Paper short abstract:
This paper examines a series of waiting involved in the management of a man-eating big cat in the Indian Himalaya. Through this ethnography of waiting it shows how a penetrating critique of the operations of the Indian state came to be articulated.
Paper long abstract:
This article dwells on the stakes of waiting for the contemporary Indian state to accomplish its bureaucratic rituals. It is built around an ethnography of the operations of a man-eating leopard in a small Himalayan town in northern India. This big cat went on to haunt the town for over two months killing and wounding several residents before the Indian state was able to hunt him down. I trace the events that transpired during this long wait to show the chilling conflicts in time between the activities of the big cat, the anger and fear of the town residents, the movement of documents and files through different echelons of the state bureaucracy, and the global 'save the cat' discourse that has led to the construction of a draconian wildlife conservationist legal regime in India. I contrast these long waits and delays in the issuance of hunting permits and the concomitant arrival of trained hunters with the promptness with which colonial officials in the British Raj could shoot down tigers and leopards in India. I argue that living through the painfully long reign of terror of the big cat allowed for a cogent and powerful critique of the contemporary Indian state to be articulated and vociferously voiced in this Himalayan town.
Paper short abstract:
This paper unpacks the dynamics of the entanglements of waiting, immediacy, and expectation that characterise state-sponsored conduits of feeding in India.
Paper long abstract:
Hunger continues to be a divisive matter of concern globally. It generates various contentious intervention programmes and welfare initiatives that seek to address it in areas both developed and developing.
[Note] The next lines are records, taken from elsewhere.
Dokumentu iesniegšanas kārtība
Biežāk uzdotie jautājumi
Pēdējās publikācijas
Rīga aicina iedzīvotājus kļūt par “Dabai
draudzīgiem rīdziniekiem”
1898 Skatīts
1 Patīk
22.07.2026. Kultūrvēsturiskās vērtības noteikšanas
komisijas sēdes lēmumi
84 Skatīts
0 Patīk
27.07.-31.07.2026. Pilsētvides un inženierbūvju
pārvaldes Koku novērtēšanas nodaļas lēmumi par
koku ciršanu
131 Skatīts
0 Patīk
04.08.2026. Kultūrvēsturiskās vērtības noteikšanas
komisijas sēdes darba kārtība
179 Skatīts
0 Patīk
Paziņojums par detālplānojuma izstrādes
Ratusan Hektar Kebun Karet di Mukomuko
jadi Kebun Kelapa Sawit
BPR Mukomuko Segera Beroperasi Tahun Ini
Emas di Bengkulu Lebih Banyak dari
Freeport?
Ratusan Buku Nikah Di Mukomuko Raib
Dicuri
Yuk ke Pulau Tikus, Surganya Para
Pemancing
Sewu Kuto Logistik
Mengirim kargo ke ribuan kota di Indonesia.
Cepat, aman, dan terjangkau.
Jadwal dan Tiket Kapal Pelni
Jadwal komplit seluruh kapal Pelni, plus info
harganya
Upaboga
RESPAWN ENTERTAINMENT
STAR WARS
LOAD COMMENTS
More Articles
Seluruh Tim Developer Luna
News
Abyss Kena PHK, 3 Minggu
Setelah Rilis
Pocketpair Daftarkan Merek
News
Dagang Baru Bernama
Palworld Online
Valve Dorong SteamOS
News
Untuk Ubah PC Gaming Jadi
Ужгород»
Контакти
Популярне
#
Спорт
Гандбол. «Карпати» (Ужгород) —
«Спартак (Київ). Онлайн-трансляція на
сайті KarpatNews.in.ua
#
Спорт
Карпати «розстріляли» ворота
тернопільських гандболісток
The Chhapra school meal tragedy in the Indian state of Bihar brought the Midday Meal Scheme back into the spotlight, and the National Food Security Bill 2013 did the same especially with the Public Distribution System (PDS). These schemes have sought to alleviate and manage issues of hunger, poverty, malnutrition, and socio-cultural prejudices amidst changing economic, political and social demands, with relative degrees of success in different states of the Indian federation. This paper explores these initiatives as located witin the field of contested neo-liberal forms of governance. One is confronted by queues of people waiting for food in state-maintained schools and PDS shops. One is also confronted by various contentious strategies and measures of monitoring, accountability, and transparency that seek to calculate and regulate uncertainty, distrust, and risk that characterise these state-sponsored conduits of feeding. In describing these public performances of governmentality, the paper unpacks the dynamics of the entanglements of waiting, immediacy, and expectation. In so doing, it suggests that hunger might productively be reconceptualised as a nexus of variegated elements - material, spatio-temporal, normative, bureaucratic.